RECORDED DATA ::
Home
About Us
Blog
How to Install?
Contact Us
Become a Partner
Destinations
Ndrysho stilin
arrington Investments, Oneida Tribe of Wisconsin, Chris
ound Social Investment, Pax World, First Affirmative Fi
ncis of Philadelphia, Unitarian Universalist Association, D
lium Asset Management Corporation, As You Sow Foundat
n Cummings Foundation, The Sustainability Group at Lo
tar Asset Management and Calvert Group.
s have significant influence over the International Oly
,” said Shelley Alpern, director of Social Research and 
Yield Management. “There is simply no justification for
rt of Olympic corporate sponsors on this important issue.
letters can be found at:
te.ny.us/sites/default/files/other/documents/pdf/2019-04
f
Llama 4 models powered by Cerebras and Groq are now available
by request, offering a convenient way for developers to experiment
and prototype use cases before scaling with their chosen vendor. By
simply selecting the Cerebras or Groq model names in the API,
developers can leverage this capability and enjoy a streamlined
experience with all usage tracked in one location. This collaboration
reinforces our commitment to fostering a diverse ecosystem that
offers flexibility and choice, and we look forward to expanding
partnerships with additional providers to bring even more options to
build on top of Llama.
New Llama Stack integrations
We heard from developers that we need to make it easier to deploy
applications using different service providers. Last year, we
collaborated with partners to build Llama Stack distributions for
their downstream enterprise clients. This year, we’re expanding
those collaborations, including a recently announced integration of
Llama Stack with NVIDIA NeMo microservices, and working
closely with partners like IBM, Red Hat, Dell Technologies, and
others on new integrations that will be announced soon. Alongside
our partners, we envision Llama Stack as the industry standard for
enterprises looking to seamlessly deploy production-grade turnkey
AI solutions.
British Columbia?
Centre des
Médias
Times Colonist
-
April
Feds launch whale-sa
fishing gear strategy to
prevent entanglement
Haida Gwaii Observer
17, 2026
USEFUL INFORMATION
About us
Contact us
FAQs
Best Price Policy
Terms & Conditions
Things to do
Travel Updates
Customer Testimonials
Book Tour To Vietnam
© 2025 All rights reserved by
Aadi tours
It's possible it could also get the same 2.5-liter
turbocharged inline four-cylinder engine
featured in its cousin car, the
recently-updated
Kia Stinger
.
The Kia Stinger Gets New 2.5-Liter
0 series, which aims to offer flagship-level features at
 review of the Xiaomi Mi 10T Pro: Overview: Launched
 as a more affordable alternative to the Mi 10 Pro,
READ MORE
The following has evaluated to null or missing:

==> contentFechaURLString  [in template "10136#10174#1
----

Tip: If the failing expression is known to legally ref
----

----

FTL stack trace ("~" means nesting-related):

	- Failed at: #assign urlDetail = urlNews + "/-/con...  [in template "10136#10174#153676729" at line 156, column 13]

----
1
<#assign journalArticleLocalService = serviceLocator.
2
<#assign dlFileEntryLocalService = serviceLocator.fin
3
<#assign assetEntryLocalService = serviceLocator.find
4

WHAT TO WORK ON :: Starting at the line that has "offers flexibility and" and ending at the line that has "others on new", please write out the lines above exactly, leaving out all others.

TASK SOLUTION ::
offers flexibility and choice, and we look forward to expanding
partnerships with additional providers to bring even more options to
build on top of Llama.
New Llama Stack integrations
We heard from developers that we need to make it easier to deploy
applications using different service providers. Last year, we
collaborated with partners to build Llama Stack distributions for
their downstream enterprise clients. This year, we’re expanding
those collaborations, including a recently announced integration of
Llama Stack with NVIDIA NeMo microservices, and working
closely with partners like IBM, Red Hat, Dell Technologies, and
others on new integrations that will be announced soon. Alongside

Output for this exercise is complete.